Copy all lines below exactly as written. Leave pictures out.

*** Opening of Data for review ***

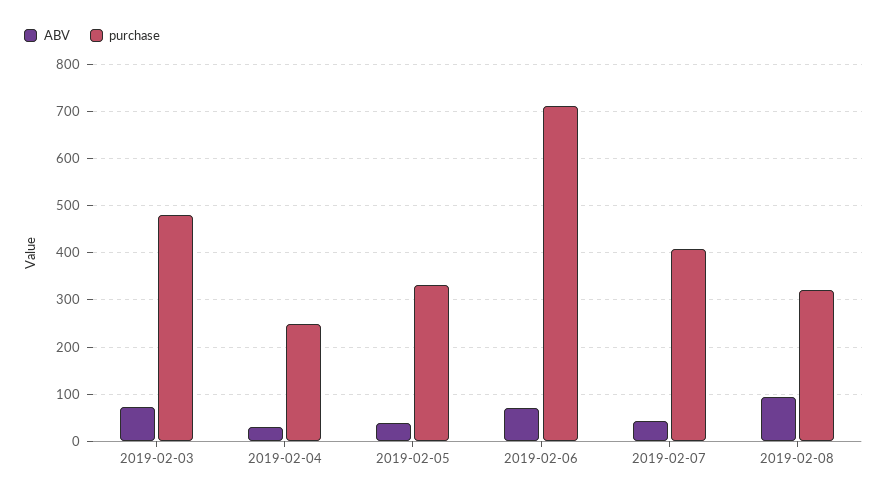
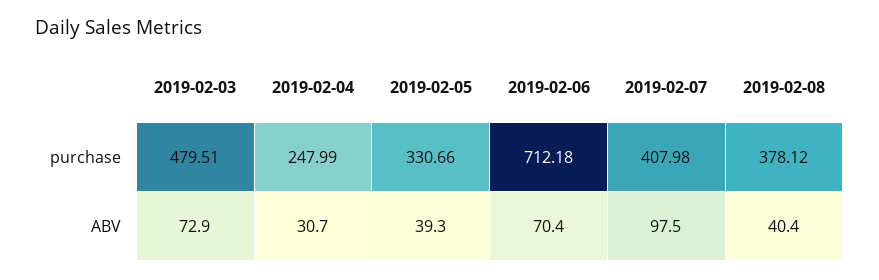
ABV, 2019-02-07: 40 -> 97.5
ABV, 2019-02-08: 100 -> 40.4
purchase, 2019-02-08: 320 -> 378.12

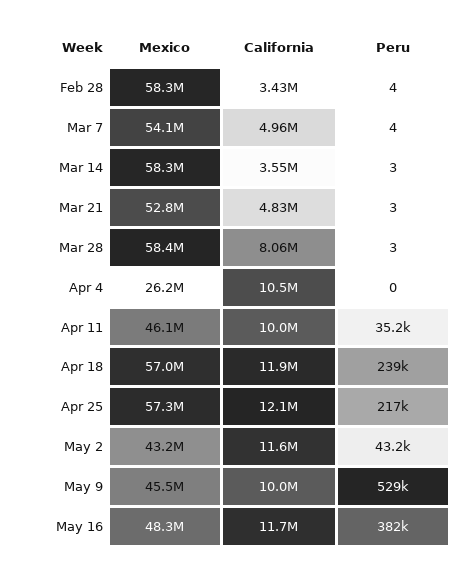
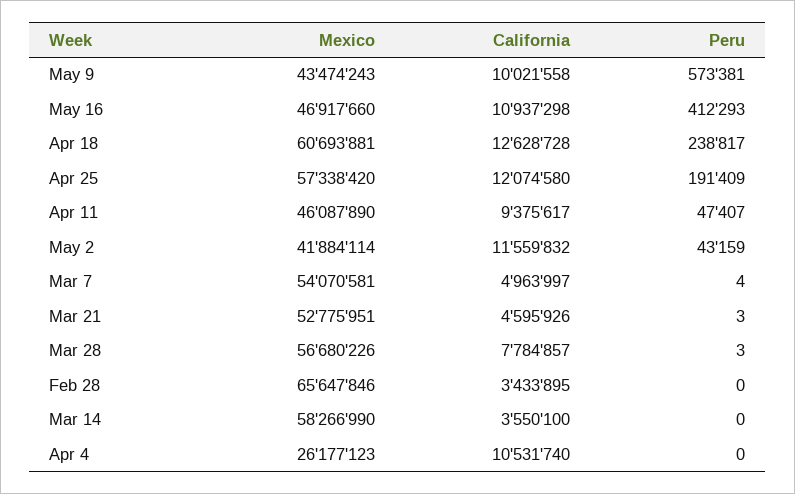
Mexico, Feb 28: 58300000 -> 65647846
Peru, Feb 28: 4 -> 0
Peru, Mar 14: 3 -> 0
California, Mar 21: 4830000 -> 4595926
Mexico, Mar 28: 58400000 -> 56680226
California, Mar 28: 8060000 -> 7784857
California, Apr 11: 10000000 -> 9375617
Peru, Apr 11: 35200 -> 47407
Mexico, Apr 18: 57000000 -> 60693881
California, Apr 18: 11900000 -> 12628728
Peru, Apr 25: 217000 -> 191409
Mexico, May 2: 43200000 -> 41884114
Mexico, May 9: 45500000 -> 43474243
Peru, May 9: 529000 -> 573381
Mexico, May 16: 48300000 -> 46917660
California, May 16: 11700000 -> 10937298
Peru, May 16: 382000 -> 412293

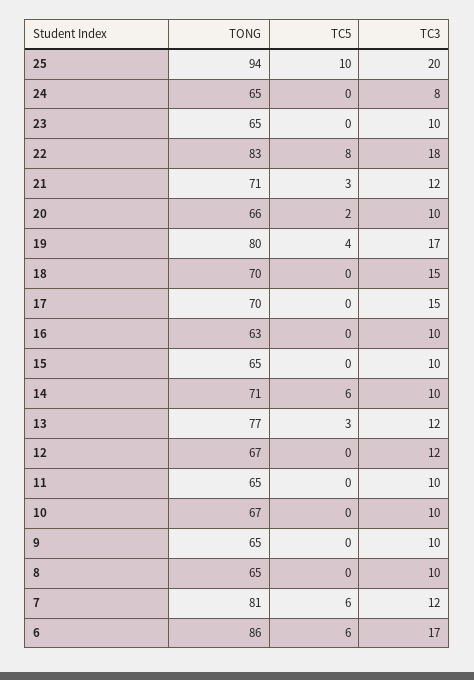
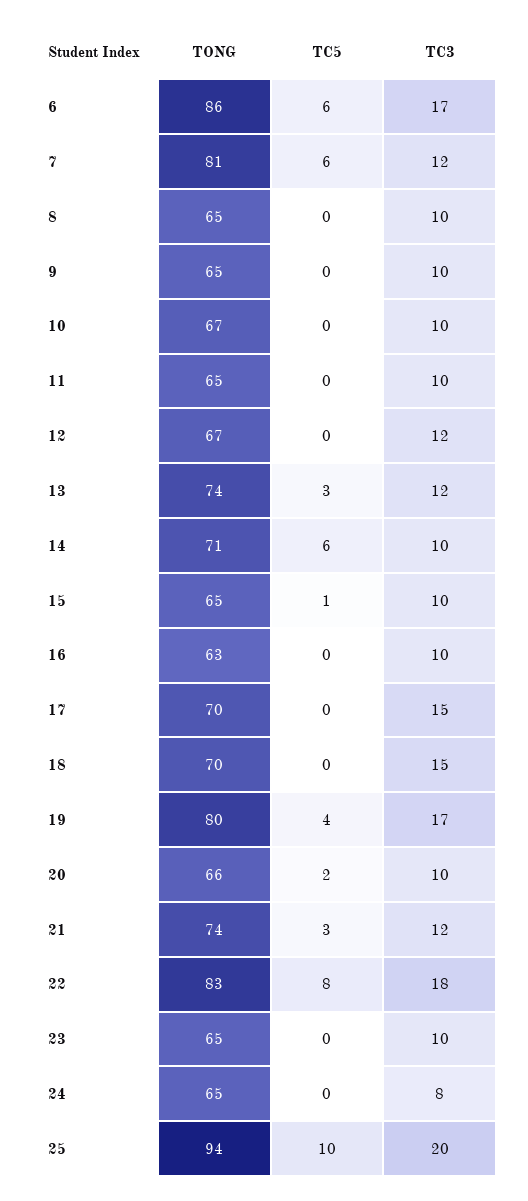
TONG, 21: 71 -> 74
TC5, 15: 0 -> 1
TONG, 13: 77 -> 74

*** Close of Data for review ***

=== Task result ===
ABV, 2019-02-07: 40 -> 97.5
ABV, 2019-02-08: 100 -> 40.4
purchase, 2019-02-08: 320 -> 378.12

Mexico, Feb 28: 58300000 -> 65647846
Peru, Feb 28: 4 -> 0
Peru, Mar 14: 3 -> 0
California, Mar 21: 4830000 -> 4595926
Mexico, Mar 28: 58400000 -> 56680226
California, Mar 28: 8060000 -> 7784857
California, Apr 11: 10000000 -> 9375617
Peru, Apr 11: 35200 -> 47407
Mexico, Apr 18: 57000000 -> 60693881
California, Apr 18: 11900000 -> 12628728
Peru, Apr 25: 217000 -> 191409
Mexico, May 2: 43200000 -> 41884114
Mexico, May 9: 45500000 -> 43474243
Peru, May 9: 529000 -> 573381
Mexico, May 16: 48300000 -> 46917660
California, May 16: 11700000 -> 10937298
Peru, May 16: 382000 -> 412293

TONG, 21: 71 -> 74
TC5, 15: 0 -> 1
TONG, 13: 77 -> 74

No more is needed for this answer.